Charles Dexter Ward, jeune homme d’une vingtaine d’années enfermé à l’asile d’aliénés, vient de disparaître après son entrevue avec le docteur Willett, ne laissant derrière lui hormis une étrange poussière. L’état mental du prétendu fou nous est présenté par le menu, on relève des particularités physiques qui ont changé en quelques années, telle une tâche de naissance, puis, habilement, on nous entraîne vers la genèse de toute cette affaire. Charles a toujours été passionné d’archéologie, il aime les longues randonnées dans Providence et ses alentours. Au détour de recherches dans les archives, un détail retient son attention, un changement de nom chez une ancêtre qui a repris le patronyme de son père et abandonné celui de son époux. C’est le début de sa terrible aventure. Il se lance sur les traces de son ancêtre, Joseph Curwen, homme étrange et mystérieux venu de Salem au moment des chasses aux sorcières.

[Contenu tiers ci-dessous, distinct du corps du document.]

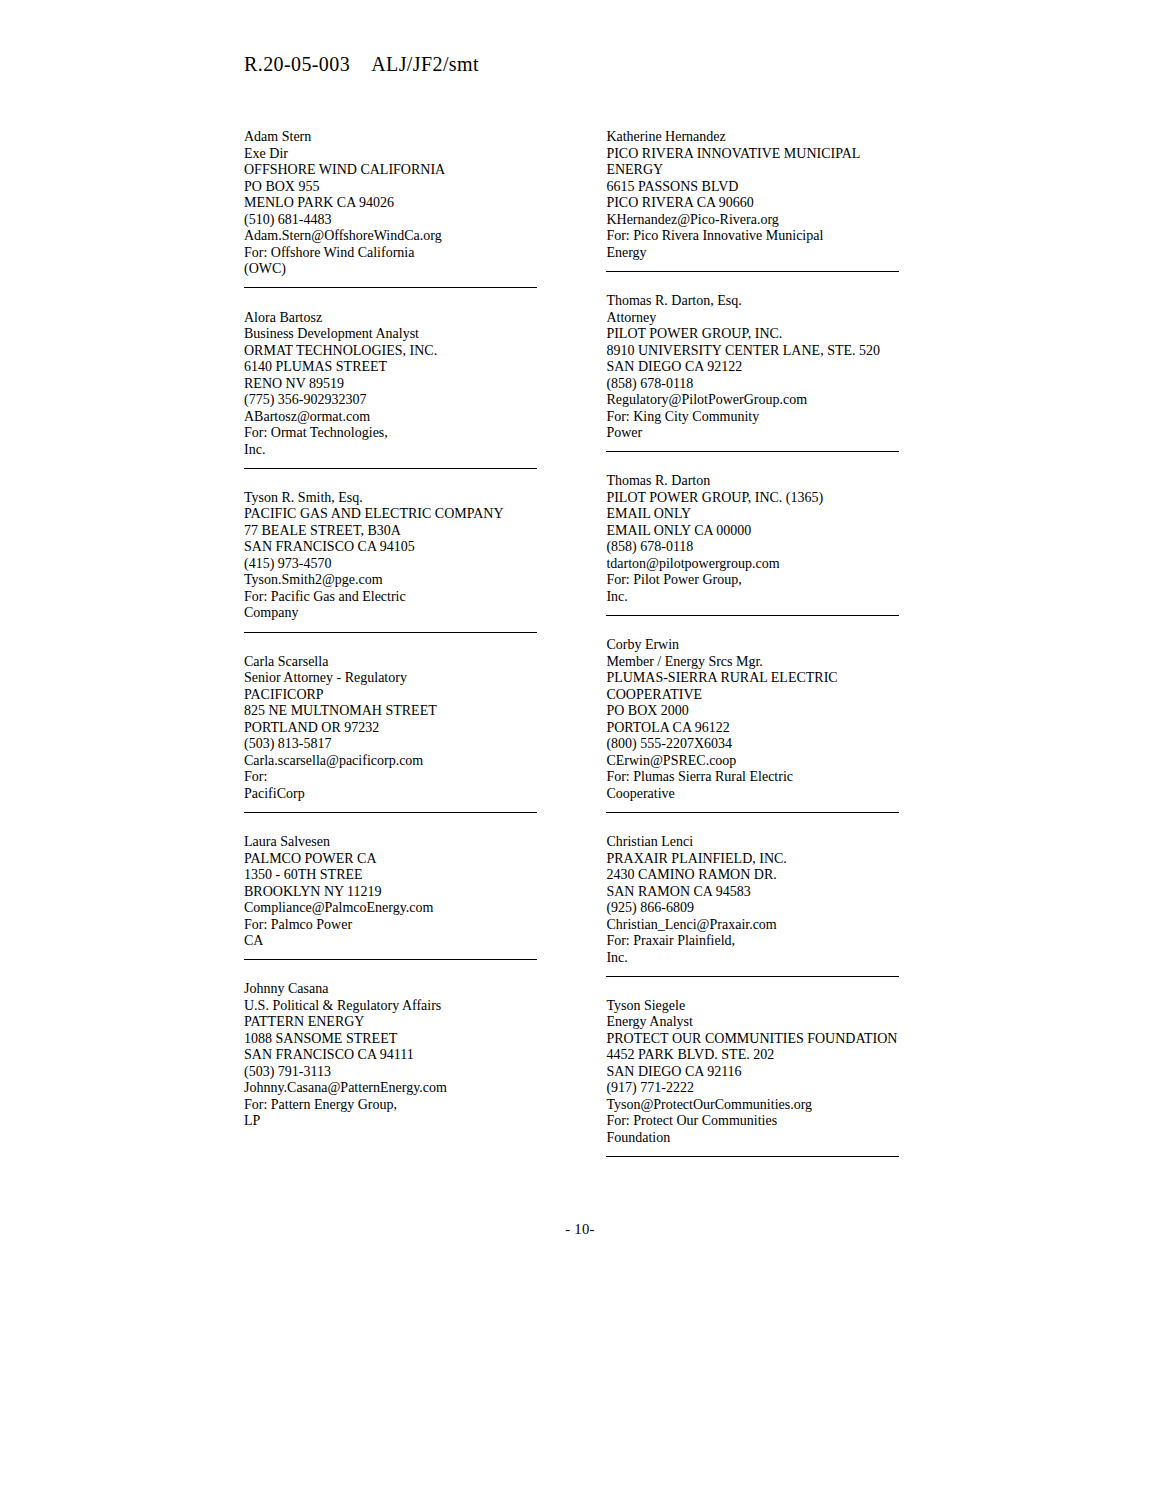R.20-05-003 ALJ/JF2/smt
Adam Stern Exe Dir OFFSHORE WIND CALIFORNIA PO BOX 955 MENLO PARK CA 94026 (510) 681-4483 Adam.Stern@OffshoreWindCa.org For: Offshore Wind California (OWC)
Alora Bartosz Business Development Analyst ORMAT TECHNOLOGIES, INC. 6140 PLUMAS STREET RENO NV 89519 (775) 356-902932307 ABartosz@ormat.com For: Ormat Technologies, Inc.
Tyson R. Smith, Esq. PACIFIC GAS AND ELECTRIC COMPANY 77 BEALE STREET, B30A SAN FRANCISCO CA 94105 (415) 973-4570 Tyson.Smith2@pge.com For: Pacific Gas and Electric Company
Carla Scarsella Senior Attorney - Regulatory PACIFICORP 825 NE MULTNOMAH STREET PORTLAND OR 97232 (503) 813-5817 Carla.scarsella@pacificorp.com For: PacifiCorp
Laura Salvesen PALMCO POWER CA 1350 - 60TH STREE BROOKLYN NY 11219 Compliance@PalmcoEnergy.com For: Palmco Power CA
Johnny Casana U.S. Political & Regulatory Affairs PATTERN ENERGY 1088 SANSOME STREET SAN FRANCISCO CA 94111 (503) 791-3113 Johnny.Casana@PatternEnergy.com For: Pattern Energy Group, LP
Katherine Hernandez PICO RIVERA INNOVATIVE MUNICIPAL ENERGY 6615 PASSONS BLVD PICO RIVERA CA 90660 KHernandez@Pico-Rivera.org For: Pico Rivera Innovative Municipal Energy
Thomas R. Darton, Esq. Attorney PILOT POWER GROUP, INC. 8910 UNIVERSITY CENTER LANE, STE. 520 SAN DIEGO CA 92122 (858) 678-0118 Regulatory@PilotPowerGroup.com For: King City Community Power
Thomas R. Darton PILOT POWER GROUP, INC. (1365) EMAIL ONLY EMAIL ONLY CA 00000 (858) 678-0118 tdarton@pilotpowergroup.com For: Pilot Power Group, Inc.
Corby Erwin Member / Energy Srcs Mgr. PLUMAS-SIERRA RURAL ELECTRIC COOPERATIVE PO BOX 2000 PORTOLA CA 96122 (800) 555-2207X6034 CErwin@PSREC.coop For: Plumas Sierra Rural Electric Cooperative
Christian Lenci PRAXAIR PLAINFIELD, INC. 2430 CAMINO RAMON DR. SAN RAMON CA 94583 (925) 866-6809 Christian_Lenci@Praxair.com For: Praxair Plainfield, Inc.
Tyson Siegele Energy Analyst PROTECT OUR COMMUNITIES FOUNDATION 4452 PARK BLVD. STE. 202 SAN DIEGO CA 92116 (917) 771-2222 Tyson@ProtectOurCommunities.org For: Protect Our Communities Foundation
- 10-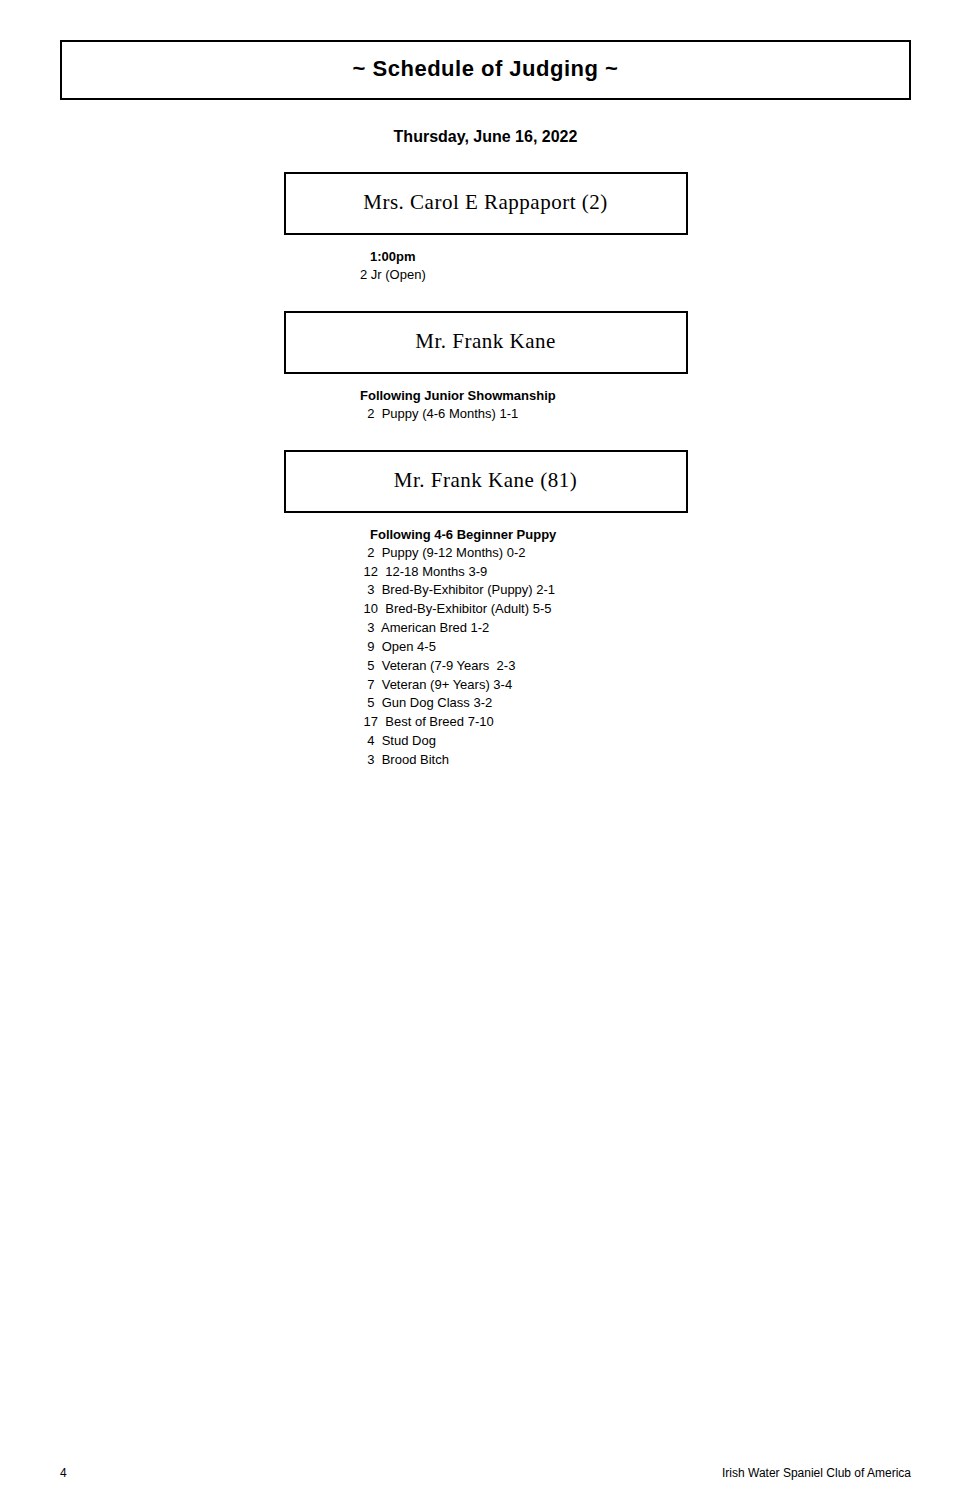~ Schedule of Judging ~
Thursday, June 16, 2022
Mrs. Carol E Rappaport (2)
1:00pm
2 Jr (Open)
Mr. Frank Kane
Following Junior Showmanship
2 Puppy (4-6 Months) 1-1
Mr. Frank Kane (81)
Following 4-6 Beginner Puppy
2 Puppy (9-12 Months) 0-2
12 12-18 Months 3-9
3 Bred-By-Exhibitor (Puppy) 2-1
10 Bred-By-Exhibitor (Adult) 5-5
3 American Bred 1-2
9 Open 4-5
5 Veteran (7-9 Years 2-3
7 Veteran (9+ Years) 3-4
5 Gun Dog Class 3-2
17 Best of Breed 7-10
4 Stud Dog
3 Brood Bitch
4 Irish Water Spaniel Club of America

Lovecraft met en parallèle le récit de l’affaire avec les découvertes de Charles Ward sur la vie de son ancêtre, créant une sorte de mise en abyme. Cette histoire dans l’histoire nous interroge et nous pousse à poursuivre le récit afin d’en savoir plus sur la folie de Charles autant que sur son étrange ancêtre. Mêlant, comme à son habitude, réalité (chasses aux sorcières de Salem, Pierre Borel et ses ouvrages, Providence et Pawtuxet) et fiction, Lovecraft a créé un récit prenant, haletant. Nous demeurons suspendus aux lignes qui se déroulent sous nos yeux et qui nous amènent vers l’apothéose, le dénouement.

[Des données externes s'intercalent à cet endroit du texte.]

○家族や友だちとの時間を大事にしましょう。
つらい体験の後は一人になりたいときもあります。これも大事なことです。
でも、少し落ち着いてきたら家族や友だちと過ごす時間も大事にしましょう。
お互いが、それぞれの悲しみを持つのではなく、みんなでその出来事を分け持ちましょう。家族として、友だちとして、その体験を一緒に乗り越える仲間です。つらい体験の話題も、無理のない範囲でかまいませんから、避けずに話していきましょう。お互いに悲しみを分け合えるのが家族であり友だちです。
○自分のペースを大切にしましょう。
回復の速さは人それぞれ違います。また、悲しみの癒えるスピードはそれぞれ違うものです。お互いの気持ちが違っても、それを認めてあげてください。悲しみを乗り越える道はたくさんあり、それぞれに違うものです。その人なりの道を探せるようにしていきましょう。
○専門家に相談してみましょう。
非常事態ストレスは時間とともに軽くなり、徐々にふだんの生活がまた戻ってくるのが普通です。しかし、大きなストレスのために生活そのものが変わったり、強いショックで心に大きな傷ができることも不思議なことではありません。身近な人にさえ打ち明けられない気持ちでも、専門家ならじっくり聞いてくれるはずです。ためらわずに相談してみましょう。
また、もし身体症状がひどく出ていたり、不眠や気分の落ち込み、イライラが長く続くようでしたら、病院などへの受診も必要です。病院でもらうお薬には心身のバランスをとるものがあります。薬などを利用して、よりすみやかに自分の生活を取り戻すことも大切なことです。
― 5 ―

Avec finesse, Lovecraft fait référence aux romans gothiques et “néogothiques” anglais. De Frankenstein à Dracula en passant par Le Portrait de Dorian Gray, il emprunte à chaque œuvre des éléments afin d’en tirer un récit qui lui est propre et qui toujours se relie à son propre univers.
Yog-Sothoth, le Necronomicon, horreur indicible, passé monstrueux, monstres et démons, la réalité et la fiction qui s’entremêlent et se brouillent ; rien ne manque dans cette nouvelle angoissante qu’on prend plaisir à lire entre deux frissons d’horreur.